_PROBLEM_
Find each line in the data that contains the string "деньги", and copy those lines out. Matching is case-sensitive.

=== AVAILABLE DATA ===

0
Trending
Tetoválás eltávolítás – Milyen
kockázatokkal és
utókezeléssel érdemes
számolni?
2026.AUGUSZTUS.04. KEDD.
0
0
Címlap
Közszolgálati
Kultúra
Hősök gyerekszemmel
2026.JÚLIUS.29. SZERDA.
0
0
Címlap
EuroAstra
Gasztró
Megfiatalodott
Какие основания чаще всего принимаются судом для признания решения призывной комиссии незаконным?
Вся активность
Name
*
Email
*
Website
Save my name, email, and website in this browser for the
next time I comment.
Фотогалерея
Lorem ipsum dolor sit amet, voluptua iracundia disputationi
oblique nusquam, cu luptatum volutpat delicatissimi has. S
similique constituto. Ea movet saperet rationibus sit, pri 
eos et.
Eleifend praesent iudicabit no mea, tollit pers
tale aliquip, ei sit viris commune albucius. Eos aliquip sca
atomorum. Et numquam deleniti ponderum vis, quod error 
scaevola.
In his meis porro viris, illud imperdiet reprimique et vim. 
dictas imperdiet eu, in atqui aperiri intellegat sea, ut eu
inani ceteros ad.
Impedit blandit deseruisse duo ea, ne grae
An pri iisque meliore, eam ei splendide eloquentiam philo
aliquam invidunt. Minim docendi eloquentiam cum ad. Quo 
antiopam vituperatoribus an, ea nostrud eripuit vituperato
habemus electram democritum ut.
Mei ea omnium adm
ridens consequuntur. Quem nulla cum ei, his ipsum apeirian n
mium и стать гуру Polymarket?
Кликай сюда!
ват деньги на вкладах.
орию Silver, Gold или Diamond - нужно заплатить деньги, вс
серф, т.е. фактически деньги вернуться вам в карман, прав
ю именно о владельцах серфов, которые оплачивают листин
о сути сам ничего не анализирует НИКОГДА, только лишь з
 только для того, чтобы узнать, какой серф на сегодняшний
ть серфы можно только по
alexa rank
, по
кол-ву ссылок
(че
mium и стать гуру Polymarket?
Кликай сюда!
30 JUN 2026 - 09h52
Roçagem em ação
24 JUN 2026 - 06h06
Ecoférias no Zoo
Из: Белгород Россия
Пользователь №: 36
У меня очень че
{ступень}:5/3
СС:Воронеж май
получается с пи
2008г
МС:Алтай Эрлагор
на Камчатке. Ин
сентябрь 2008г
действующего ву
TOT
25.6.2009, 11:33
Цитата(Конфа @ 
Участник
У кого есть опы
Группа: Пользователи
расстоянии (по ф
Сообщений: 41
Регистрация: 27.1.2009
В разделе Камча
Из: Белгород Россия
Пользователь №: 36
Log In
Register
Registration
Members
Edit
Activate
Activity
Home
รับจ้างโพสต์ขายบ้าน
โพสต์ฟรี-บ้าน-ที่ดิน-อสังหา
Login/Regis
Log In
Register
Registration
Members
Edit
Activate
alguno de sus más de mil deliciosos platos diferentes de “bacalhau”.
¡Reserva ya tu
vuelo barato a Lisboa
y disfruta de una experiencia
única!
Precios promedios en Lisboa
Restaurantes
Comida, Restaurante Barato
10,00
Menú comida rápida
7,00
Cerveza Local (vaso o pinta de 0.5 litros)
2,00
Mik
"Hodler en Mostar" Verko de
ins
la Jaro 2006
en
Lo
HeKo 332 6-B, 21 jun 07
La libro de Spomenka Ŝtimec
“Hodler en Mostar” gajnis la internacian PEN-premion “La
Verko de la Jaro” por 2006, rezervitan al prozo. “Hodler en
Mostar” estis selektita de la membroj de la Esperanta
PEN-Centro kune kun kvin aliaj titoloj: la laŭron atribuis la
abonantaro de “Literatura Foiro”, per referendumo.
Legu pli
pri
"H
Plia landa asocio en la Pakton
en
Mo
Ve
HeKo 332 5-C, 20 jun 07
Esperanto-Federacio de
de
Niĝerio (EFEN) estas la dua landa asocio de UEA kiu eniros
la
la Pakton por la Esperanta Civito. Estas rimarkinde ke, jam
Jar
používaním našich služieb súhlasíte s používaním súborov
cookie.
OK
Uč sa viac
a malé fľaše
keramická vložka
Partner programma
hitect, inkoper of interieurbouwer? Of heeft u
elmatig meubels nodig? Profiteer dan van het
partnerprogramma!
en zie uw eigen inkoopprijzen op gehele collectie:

===

_REPLY TO THE TASK_
ват деньги на вкладах.
орию Silver, Gold или Diamond - нужно заплатить деньги, вс
серф, т.е. фактически деньги вернуться вам в карман, прав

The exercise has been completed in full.